What to work on:
Locate each line in the records below that contains the string "lowest", and copy every such line. Letter case matters.

___ Available records

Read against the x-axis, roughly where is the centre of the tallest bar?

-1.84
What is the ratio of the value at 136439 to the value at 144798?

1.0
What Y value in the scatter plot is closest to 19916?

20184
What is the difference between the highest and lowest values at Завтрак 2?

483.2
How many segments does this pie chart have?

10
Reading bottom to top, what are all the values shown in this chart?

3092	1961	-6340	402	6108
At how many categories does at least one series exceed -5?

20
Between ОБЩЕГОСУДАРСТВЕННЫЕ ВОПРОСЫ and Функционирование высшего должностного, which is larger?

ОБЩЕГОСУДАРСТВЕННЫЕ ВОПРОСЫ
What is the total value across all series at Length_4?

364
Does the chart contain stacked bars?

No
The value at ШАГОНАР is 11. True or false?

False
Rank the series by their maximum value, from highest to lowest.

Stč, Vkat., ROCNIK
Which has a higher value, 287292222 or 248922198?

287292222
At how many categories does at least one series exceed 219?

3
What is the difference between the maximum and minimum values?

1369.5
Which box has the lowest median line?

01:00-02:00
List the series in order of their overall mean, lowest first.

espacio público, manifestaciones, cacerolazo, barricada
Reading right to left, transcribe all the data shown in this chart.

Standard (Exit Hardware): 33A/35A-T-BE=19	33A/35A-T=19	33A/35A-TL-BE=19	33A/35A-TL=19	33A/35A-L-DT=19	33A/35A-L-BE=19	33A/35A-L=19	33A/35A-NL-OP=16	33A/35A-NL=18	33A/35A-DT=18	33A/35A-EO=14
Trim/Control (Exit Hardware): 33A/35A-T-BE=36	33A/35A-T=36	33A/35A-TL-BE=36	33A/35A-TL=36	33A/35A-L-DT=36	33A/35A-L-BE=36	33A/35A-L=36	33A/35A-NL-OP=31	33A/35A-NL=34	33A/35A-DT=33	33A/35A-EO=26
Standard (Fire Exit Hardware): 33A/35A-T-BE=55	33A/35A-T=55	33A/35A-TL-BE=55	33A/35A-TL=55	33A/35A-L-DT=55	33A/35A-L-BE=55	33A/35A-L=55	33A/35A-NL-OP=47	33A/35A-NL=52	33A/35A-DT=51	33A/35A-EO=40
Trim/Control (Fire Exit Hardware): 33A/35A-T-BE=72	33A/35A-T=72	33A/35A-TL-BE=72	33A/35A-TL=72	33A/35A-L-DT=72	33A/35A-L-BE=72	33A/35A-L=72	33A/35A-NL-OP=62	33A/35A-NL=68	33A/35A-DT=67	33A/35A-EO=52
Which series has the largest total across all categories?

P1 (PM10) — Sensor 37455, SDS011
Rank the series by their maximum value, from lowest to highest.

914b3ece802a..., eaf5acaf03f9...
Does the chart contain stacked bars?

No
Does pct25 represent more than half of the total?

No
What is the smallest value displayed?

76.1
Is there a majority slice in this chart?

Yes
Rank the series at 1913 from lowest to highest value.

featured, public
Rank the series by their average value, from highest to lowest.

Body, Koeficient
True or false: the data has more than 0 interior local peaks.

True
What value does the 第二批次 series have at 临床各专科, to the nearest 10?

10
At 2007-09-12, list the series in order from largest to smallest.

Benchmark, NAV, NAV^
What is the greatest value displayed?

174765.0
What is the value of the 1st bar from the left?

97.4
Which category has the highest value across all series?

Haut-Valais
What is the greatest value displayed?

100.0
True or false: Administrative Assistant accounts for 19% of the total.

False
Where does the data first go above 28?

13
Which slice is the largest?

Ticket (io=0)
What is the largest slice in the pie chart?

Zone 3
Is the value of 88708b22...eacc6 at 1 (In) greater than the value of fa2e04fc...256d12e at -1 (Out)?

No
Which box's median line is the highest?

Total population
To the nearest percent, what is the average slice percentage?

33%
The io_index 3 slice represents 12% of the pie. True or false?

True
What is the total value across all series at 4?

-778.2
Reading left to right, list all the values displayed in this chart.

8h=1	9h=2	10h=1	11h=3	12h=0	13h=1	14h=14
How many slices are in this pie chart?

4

______

Solution to this problem:
What is the difference between the highest and lowest values at Завтрак 2?
Rank the series by their maximum value, from highest to lowest.
Which box has the lowest median line?
List the series in order of their overall mean, lowest first.
Rank the series by their maximum value, from lowest to highest.
Rank the series at 1913 from lowest to highest value.
Rank the series by their average value, from highest to lowest.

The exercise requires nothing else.